# Windows 7: Umschalten Headset-Lautsprecher



## brennmeister0815 (24. März 2010)

Hallo,
bin vor kurzem von WinXP Prof. 32-Bit auf Win7 Prof. 64-Bit umgestiegen, soweit alles prima.
Nun habe ich das Problem, dass ich sowohl ein Stereo-Lautsprecher-Set (3,5 mm *Klinke*) nutze, als auch für Skype ein Logitech *USB* Headset H330. Es lässt sich die Audiowiedergabe nur in der Systemsteuerung hin- und herschalten, entweder Brüllwürfel _oder_ Headset. Das ist umständlich _und_ alles andere als praktisch!
Es muss doch eine Möglichkeit geben, wie es einfacher geht, Verknüpfung auf dem Desktop oder ähnliches...
 Hilfe ! 
 Danke!


----------



## brennmeister0815 (25. März 2010)

Halooooo... 
Der Thread ist nach wie vor aktuell!

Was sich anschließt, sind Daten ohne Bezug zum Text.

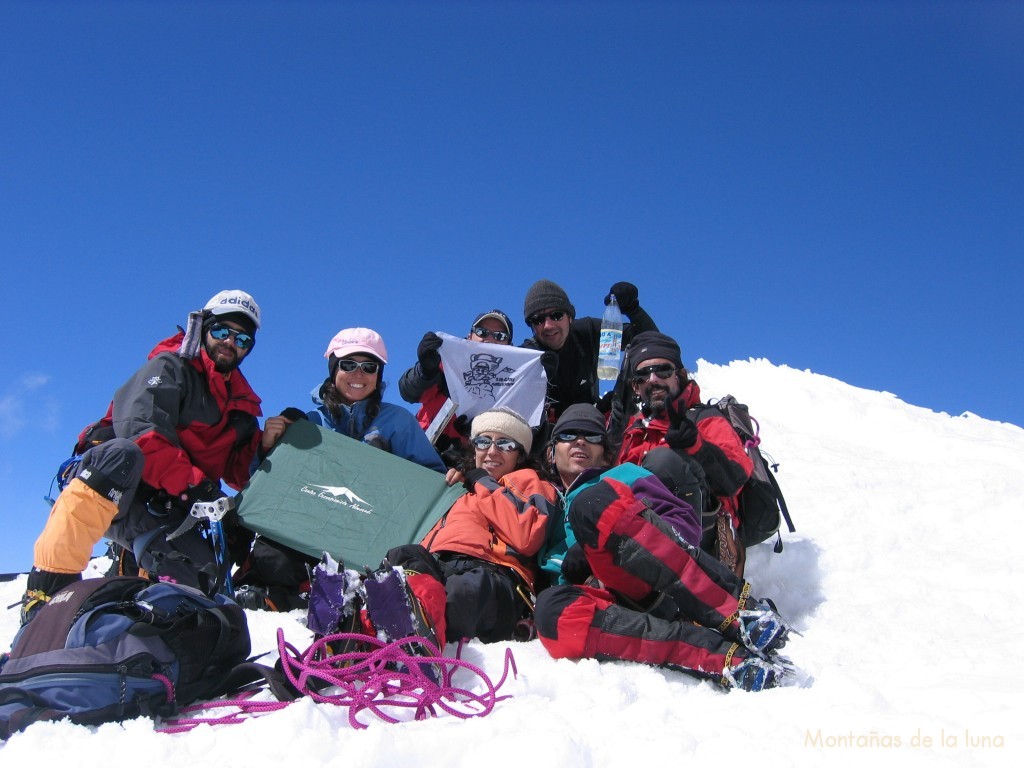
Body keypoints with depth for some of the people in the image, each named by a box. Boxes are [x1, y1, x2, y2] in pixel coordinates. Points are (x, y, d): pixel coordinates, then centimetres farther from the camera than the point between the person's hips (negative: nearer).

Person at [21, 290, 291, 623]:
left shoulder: (242, 404, 20)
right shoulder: (170, 366, 1)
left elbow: (239, 473, 12)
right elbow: (141, 433, -16)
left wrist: (265, 445, -7)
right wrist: (192, 484, -24)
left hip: (162, 515, 6)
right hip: (107, 485, -5)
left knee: (202, 581, -20)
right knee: (122, 454, -40)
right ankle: (48, 583, -37)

Freue mich auf Tipps, Tricks und  Anregungen 
Danke!


----------



## feivel (25. März 2010)

du könntest dir vielleicht von der audiosteuerung eine verknüpfung legen, wär ein schritt näher an deiner lösung ,)


----------



## Jens23 (25. März 2010)

das mit der verknüpfung wäre die einzige möglichkeit die mir auch einfallen würde. ne andere möglichkeit wir es da warscheinlich nicht geben daran hat MS nun mal nicht gedacht.


----------



## brennmeister0815 (25. März 2010)

Ahhhh, Verknüpfung- sehr schön 
Aber- wie erstelle ich diese unter Win 7?!  Hm, vielleicht eine DAU-Frage, dennoch bitte eine "Anleitung"...
  
Danke!


----------



## mcflops (25. März 2010)

hmm du könntest auch einfach unten neben der uhr auf des lautsprecher symbol rechtsklicken und dann auf wiedergabegeräte klicken !


----------



## brennmeister0815 (26. März 2010)

O.K., auf das Lautsprechersymbol klicken... 
Alternativ, wie funzt das mit der Verknüpfung auf den Desktop? 
Tank-schön !


----------



## feivel (26. März 2010)

Rechtsklick auf das Menü -> Verknüpfung auf Desktop erstellen


----------



## brennmeister0815 (26. März 2010)

feivel schrieb:


> Rechtsklick auf das Menü -> Verknüpfung auf Desktop erstellen


Ahhh, danke !! 
Win7 Prof. 64-Bit gefällt mir immer besser...


----------



## feivel (27. März 2010)

das ging aber schon zu windows 2000 und früher zeiten..aber keine ursache


----------



## brennmeister0815 (27. März 2010)

feivel schrieb:


> das ging aber schon zu windows 2000 und früher zeiten..aber keine ursache


...ähm, da hatte ich noch kein Headset und nutzte Skype...
_Das_ ist die 'Ursache' 
Aber im Ernst:  Danke für die Tipps !!


----------